## Begin EXTRACTED TEXT
# Jazz Playoffs



## HighNDry (Dec 26, 2007)

Since the Jazz didn't make the playoff this year, how many of you are enjoying the great performance by the three X-Jazzmen in Chicago? Korver hits a critical three, Brewer tears it up and Boozy going of for 17 points and 16 rebounds. Great effort. If they can get by Miami, they have a shot at the ring!


----------



## holman927 (Sep 28, 2007)

I still hate Chicago!


----------



## GaryFish (Sep 7, 2007)

Yea, I hate the Bulls too. 

Funny. I thought all Jazz fans hated Boozer? They all hated on him the whole time he was here. I always thought the guy had some serious game when he was playing - the 2/3 of the time he actually played. I doubt I'll watch a single play-off game this year.


----------



## Loke (Sep 7, 2007)

What's a play-off game?


----------



## xxxxxxBirdDogger (Mar 7, 2008)

> Funny. I thought all Jazz fans hated Boozer? They all hated on him the whole time he was here.


Not everybody. 



> Re: The Jazz!
> by BirdDogger » Nov 06, '09, 6:52
> 
> Boy, I was at the game last night and the Jazz looked dang good! To all those who think the team would be better without Boozer, you're nucking futs


The former Jazzmen have playoff experience and it shows. Meanwhile, we sit at home and say our prayers that ping-pong ball #1 says _Utah Jazz_.

On a side note- do ya'll know who led the top European league in scoring this year? None other than Jaycee Carroll. He averaged 20 points, shooting 49%, 46%, and 93%. Why the heck don't the Jazz (or anybody in the NBA) have that guy coming off the bench as a sharpshooter? You're telling me that nobody wants a 93% shooter at the line to close games out? Really???
## End EXTRACTED TEXT
## Begin DATA RECORDS
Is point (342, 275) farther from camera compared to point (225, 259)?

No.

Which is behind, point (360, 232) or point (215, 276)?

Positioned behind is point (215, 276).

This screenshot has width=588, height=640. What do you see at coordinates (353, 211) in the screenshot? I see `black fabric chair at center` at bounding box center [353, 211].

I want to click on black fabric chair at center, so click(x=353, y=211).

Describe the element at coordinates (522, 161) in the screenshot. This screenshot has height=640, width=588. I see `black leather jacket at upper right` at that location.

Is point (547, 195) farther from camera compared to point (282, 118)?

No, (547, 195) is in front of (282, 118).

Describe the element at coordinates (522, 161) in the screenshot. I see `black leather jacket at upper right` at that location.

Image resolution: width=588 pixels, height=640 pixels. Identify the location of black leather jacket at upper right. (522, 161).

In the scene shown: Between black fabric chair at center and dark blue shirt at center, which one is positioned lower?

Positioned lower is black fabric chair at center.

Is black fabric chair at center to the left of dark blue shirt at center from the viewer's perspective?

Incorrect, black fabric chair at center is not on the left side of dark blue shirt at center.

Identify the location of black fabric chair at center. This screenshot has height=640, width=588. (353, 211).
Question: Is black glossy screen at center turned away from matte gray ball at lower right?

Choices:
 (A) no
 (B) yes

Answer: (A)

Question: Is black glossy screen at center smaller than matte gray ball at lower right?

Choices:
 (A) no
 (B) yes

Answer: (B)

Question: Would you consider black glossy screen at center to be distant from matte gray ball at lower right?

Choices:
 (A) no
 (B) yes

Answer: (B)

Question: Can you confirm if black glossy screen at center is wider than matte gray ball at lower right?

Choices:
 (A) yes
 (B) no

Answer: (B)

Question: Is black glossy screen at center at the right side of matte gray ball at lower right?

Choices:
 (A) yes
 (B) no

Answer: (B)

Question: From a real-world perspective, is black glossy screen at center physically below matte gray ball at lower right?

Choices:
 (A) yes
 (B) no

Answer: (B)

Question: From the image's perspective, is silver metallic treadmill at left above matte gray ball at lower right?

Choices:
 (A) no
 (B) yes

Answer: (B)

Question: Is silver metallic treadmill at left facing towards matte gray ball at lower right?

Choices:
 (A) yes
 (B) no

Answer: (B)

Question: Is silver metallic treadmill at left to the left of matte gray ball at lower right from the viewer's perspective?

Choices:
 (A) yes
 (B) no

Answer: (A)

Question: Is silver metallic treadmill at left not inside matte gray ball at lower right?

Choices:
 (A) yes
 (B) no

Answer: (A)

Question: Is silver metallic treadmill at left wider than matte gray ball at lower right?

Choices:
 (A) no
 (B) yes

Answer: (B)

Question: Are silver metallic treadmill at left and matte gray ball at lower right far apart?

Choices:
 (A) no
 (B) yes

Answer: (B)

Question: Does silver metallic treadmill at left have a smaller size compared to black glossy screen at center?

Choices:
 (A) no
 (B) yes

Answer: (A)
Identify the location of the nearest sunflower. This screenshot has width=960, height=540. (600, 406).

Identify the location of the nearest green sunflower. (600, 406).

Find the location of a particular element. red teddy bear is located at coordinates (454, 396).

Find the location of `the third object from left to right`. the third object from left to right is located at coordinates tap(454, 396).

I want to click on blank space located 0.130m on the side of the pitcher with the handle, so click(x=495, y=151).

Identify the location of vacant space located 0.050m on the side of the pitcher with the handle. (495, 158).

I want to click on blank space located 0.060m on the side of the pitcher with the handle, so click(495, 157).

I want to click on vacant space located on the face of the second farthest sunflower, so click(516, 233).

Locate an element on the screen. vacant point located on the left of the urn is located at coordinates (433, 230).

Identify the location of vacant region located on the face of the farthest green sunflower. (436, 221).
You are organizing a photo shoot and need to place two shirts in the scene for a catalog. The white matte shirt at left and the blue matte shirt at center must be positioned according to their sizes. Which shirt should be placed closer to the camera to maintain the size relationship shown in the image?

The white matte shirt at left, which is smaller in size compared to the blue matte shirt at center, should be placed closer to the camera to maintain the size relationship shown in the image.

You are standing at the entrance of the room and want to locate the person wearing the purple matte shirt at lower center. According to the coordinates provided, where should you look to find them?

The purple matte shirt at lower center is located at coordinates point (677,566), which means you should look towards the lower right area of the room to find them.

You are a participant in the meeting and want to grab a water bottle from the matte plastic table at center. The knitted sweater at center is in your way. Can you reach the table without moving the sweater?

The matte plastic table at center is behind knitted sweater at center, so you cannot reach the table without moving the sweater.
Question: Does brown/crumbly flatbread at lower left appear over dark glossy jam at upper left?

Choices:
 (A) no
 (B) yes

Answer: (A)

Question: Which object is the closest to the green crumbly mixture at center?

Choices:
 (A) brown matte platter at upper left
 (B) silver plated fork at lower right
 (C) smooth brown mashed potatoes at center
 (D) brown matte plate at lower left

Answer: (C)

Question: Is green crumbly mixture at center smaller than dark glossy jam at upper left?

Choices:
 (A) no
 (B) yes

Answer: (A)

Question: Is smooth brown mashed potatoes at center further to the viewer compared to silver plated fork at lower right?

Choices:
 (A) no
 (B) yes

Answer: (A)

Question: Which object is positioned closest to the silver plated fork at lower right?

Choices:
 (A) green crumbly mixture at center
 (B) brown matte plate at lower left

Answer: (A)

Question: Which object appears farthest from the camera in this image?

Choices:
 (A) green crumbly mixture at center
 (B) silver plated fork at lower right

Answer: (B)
## End DATA RECORDS
## Begin DATA RECORDS
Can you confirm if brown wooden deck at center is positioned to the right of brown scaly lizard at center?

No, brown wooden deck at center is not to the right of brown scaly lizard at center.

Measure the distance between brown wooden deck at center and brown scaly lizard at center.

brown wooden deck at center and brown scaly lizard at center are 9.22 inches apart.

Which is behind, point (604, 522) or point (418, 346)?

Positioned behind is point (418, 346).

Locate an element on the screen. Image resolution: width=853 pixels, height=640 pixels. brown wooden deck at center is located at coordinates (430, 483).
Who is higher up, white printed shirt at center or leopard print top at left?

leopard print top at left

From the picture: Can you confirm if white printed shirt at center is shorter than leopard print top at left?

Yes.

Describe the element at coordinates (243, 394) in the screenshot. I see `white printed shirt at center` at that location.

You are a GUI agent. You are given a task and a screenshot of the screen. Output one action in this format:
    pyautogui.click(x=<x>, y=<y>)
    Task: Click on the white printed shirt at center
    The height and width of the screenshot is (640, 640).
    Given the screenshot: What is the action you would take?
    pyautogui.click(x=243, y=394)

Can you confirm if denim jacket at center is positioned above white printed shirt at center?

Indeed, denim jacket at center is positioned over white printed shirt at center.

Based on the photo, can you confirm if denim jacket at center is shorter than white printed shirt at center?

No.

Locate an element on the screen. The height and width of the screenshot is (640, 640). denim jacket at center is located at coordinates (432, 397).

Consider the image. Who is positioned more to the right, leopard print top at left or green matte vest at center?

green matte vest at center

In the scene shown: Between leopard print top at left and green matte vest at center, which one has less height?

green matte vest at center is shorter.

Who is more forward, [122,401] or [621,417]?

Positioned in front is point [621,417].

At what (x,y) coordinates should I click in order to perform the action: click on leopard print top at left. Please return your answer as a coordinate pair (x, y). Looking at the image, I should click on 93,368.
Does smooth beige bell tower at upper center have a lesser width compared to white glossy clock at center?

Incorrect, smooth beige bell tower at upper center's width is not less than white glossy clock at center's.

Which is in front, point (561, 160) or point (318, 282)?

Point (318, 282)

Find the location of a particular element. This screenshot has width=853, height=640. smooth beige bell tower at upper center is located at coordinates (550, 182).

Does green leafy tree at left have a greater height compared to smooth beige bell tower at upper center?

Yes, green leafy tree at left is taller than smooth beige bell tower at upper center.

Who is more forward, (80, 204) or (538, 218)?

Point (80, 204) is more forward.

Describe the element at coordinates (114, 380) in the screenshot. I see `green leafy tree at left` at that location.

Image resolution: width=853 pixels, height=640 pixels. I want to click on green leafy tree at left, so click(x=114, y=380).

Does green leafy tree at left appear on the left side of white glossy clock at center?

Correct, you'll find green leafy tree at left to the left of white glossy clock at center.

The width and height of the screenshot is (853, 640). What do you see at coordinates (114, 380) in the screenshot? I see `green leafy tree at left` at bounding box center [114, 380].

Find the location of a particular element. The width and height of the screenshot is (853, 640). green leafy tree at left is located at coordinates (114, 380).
## End DATA RECORDS
## Begin DATA RECORDS
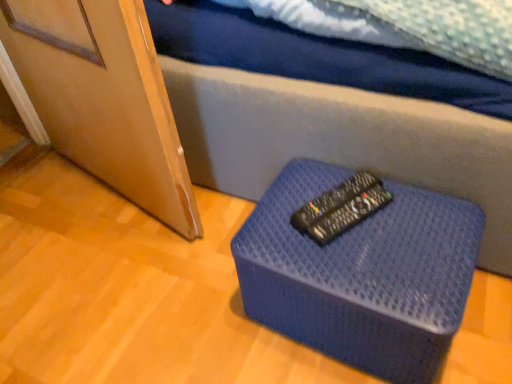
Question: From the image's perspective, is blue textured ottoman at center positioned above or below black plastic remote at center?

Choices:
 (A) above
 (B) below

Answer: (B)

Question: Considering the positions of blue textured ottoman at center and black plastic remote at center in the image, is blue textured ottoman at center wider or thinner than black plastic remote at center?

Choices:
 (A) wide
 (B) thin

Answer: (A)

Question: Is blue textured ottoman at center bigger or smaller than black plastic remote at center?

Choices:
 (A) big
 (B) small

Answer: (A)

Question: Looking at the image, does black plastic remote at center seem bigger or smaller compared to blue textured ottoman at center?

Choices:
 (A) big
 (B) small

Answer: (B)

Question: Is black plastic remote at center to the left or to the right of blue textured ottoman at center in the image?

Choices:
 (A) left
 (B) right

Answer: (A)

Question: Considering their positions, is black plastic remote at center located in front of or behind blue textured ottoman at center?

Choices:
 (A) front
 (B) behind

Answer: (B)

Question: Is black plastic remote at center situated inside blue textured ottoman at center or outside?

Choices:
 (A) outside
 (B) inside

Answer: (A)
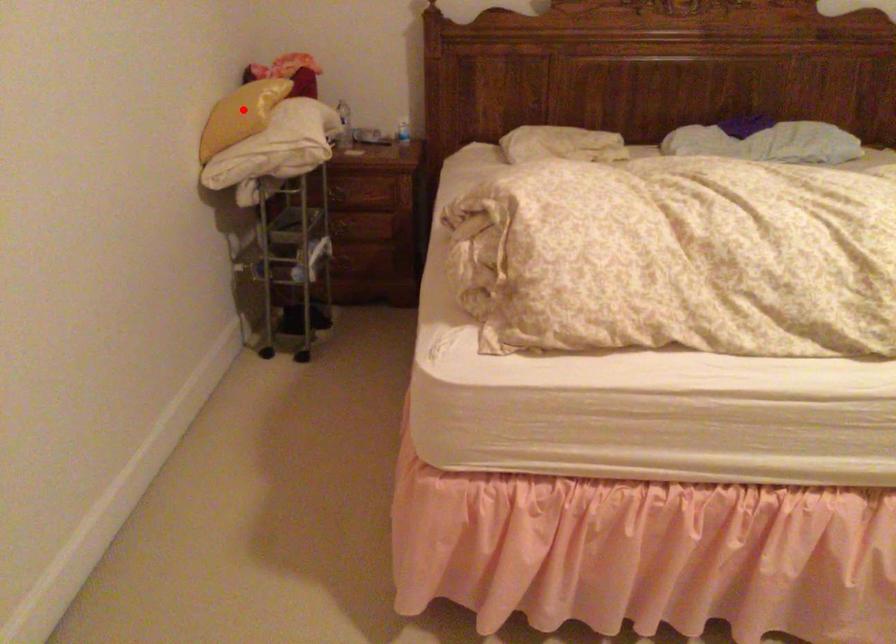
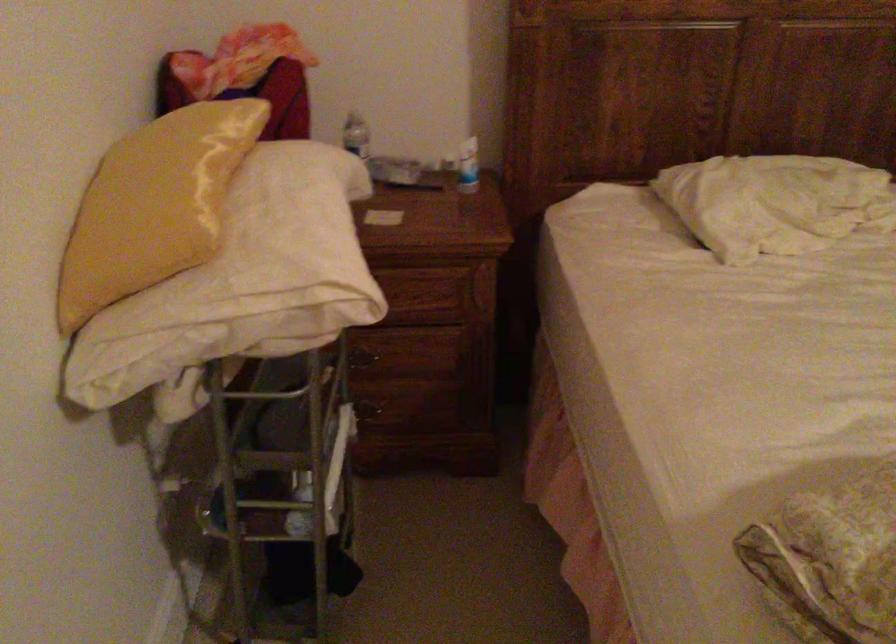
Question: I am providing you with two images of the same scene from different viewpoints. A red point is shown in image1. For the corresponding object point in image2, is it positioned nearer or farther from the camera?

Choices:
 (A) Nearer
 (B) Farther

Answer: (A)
## End DATA RECORDS
• PROBLEM REQUIREMENTS: Pick up the Jazz playoffs forum thread after its final post and carry it forward.

• ANSWER TO THE EXERCISE:
----------



## Huge29 (Sep 17, 2007)

I don't get the hating of Booz; I have no problem with him. Korver is one that would be nice to have back, I can see Jimmer having a similar role, hopefully he ends up here, BTW I have a luncheon with him Thursday!


----------



## dkhntrdstn (Sep 7, 2007)

I hate the bulls. Boozer sucks. he will choke in a big game.


----------



## GaryFish (Sep 7, 2007)

I always thought Boozer had great game. And when he was here, I had chance to attend a few Junior Jazz events that he visited. He was great with the kids, and signed as many autographs as he was asked. I never was a hater. I never felt like he screwed the fans or the franchise. He did "opt in" for another year when he very well could have left as per the terms of his contract. When he got a microphone in front of him, he usually said more than he should have, but it wasn't a fraction of how Malone would run his mouth all the time. And I NEVER heard Boozer bad mouth the franchise, the owner, or the city - all things the Statue did every off-season. 

As for Jaycee Carol? Really? There are reasons players are in Europe and not the NBA. Like most of my former Cougars - they don't have the game to be in the NBA. Speaking of which, are there ANY former Cougars in the NBA right now? I can't think of any. Wow. Nothing against Carol - he was a heck of a great little college player. But the best in the world play in the NBA.


----------



## Chaser (Sep 28, 2007)

The only reason I don't want the Bulls to win is because of Boozer. I don't mind Korver, and Ronnie Brewer is a stud, but Boozer just rubs me the wrong way. He's the epitome of what's wrong with the NBA these days- he's only in it for a paycheck. He's a hell of a player...when he wants to be, but that's the best I can give him. I just don't want him to win a championship right after leaving the Jazz. It would be too big of an ego trip for him. 

I would like to see OKC do well this year. Other than that, all I care about is LA, Dallas, San Antonio, and Chicago going down. If my Jazz aren't in there to cheer for, I'll cheer against the teams I hate.


----------



## GaryFish (Sep 7, 2007)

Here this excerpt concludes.